**TASK DESCRIPTION**
In the data below, find every line with the word "Table" and copy it.

**DATA BLOCK**
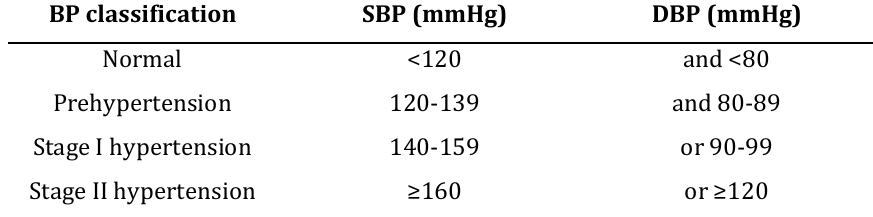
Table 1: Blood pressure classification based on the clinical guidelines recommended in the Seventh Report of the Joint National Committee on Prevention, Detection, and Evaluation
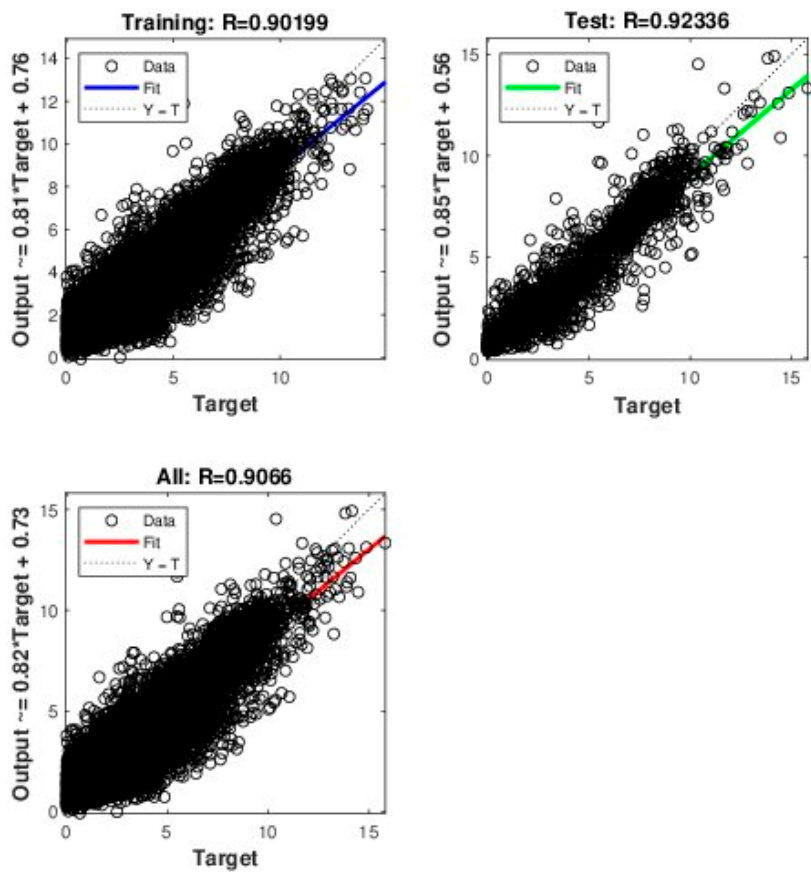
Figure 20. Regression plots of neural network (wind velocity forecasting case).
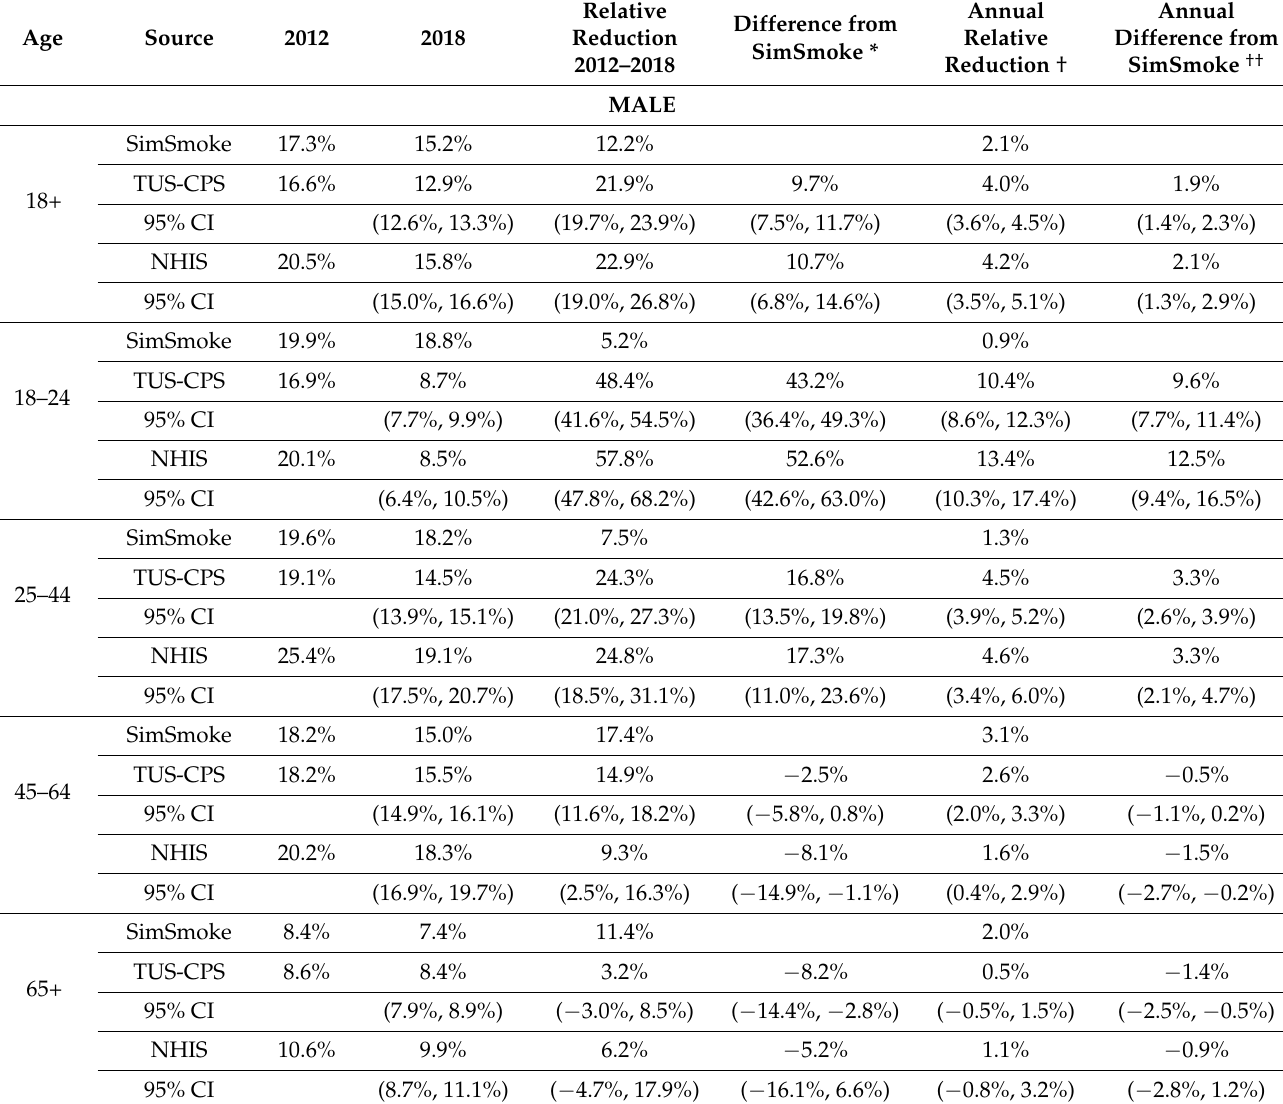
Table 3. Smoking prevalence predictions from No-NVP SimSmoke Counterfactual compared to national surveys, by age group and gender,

**TASK RESULT**
Table 1: Blood pressure classification based on the clinical guidelines recommended in the Seventh Report of the Joint National Committee on Prevention, Detection, and Evaluation
Table 3. Smoking prevalence predictions from No-NVP SimSmoke Counterfactual compared to national surveys, by age group and gender,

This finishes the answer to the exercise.